[Material provided]

····················

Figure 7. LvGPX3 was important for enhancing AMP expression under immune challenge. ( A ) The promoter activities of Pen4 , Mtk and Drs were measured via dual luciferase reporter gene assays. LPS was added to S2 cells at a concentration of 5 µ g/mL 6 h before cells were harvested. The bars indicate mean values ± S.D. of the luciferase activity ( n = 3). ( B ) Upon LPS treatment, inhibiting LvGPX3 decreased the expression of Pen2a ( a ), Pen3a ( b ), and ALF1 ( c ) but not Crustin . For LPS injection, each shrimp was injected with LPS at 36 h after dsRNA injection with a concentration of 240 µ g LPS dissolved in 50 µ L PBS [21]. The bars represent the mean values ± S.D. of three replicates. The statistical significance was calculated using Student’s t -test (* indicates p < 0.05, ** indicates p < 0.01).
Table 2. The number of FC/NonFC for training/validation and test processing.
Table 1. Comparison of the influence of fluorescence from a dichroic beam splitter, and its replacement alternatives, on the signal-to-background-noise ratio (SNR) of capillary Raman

····················

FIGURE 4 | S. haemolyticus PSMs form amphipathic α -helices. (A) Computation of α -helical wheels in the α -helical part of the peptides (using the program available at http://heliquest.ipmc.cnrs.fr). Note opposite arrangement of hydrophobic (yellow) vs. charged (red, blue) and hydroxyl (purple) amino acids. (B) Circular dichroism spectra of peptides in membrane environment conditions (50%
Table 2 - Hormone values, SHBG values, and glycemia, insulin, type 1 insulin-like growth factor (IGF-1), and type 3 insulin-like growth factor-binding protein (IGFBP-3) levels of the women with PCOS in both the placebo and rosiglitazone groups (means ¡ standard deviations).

····················

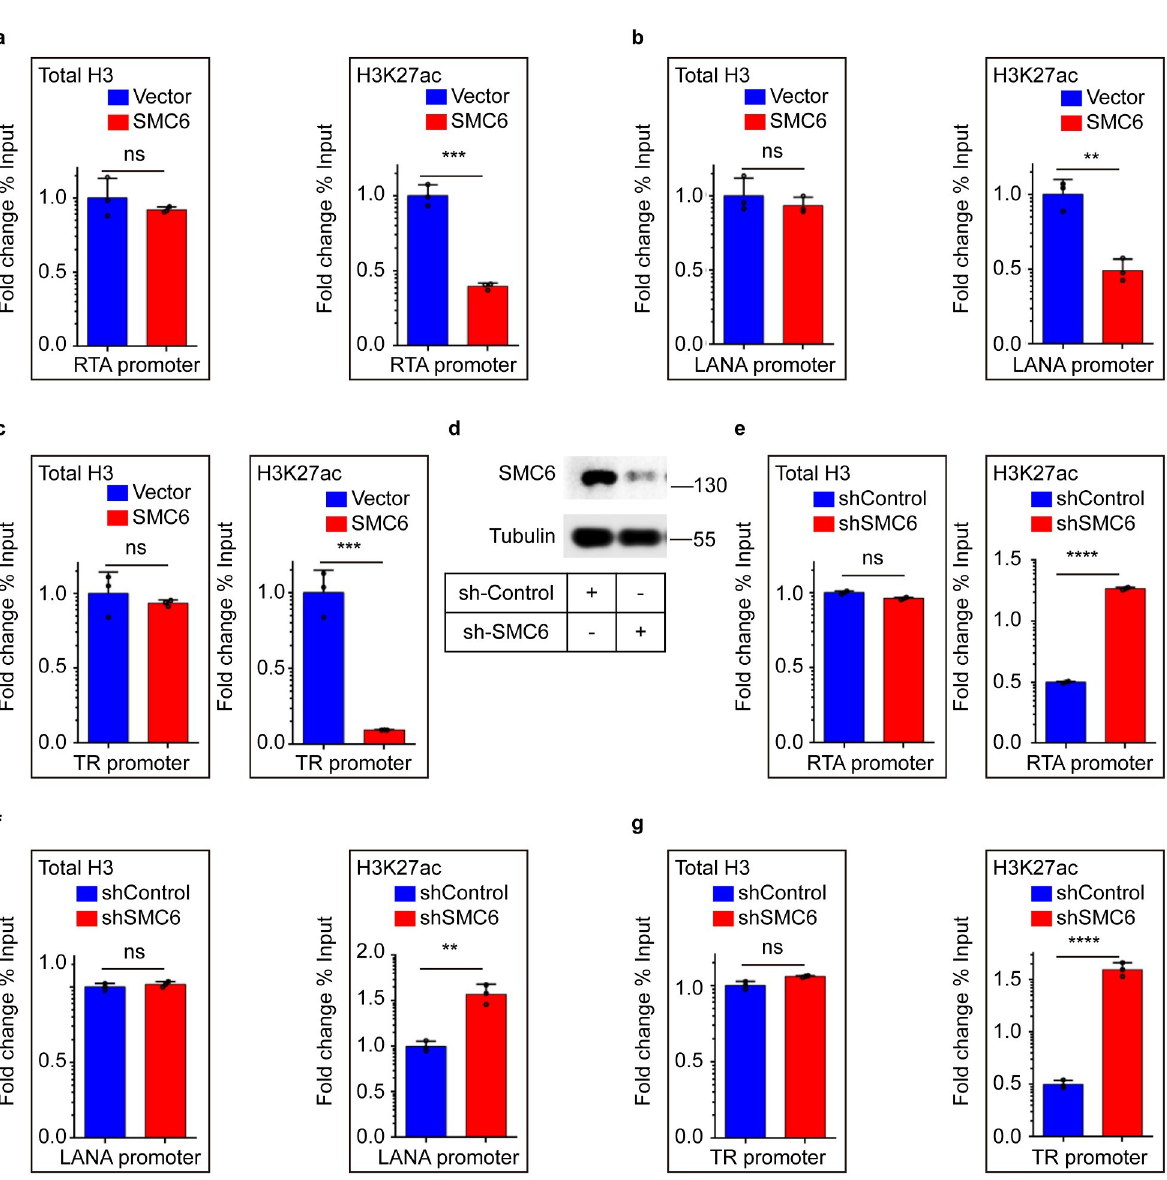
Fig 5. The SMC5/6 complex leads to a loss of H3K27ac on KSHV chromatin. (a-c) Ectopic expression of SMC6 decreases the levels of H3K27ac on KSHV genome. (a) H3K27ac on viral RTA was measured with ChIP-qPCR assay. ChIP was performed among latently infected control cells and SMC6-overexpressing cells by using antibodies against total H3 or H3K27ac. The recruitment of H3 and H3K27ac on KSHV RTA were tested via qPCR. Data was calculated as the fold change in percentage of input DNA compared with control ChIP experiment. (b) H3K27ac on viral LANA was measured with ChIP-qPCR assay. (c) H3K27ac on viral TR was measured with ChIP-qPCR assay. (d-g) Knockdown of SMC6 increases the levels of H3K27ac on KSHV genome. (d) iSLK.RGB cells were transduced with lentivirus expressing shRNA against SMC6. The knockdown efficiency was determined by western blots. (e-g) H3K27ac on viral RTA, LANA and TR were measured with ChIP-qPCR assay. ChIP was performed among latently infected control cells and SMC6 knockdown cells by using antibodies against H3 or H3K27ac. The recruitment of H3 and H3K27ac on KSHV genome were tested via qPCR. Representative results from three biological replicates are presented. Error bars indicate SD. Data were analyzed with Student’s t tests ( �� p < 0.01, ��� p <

····················

[Try it] Could you tally the lines in these records that contain the word "Table" and give only the result?

[Written solution] 3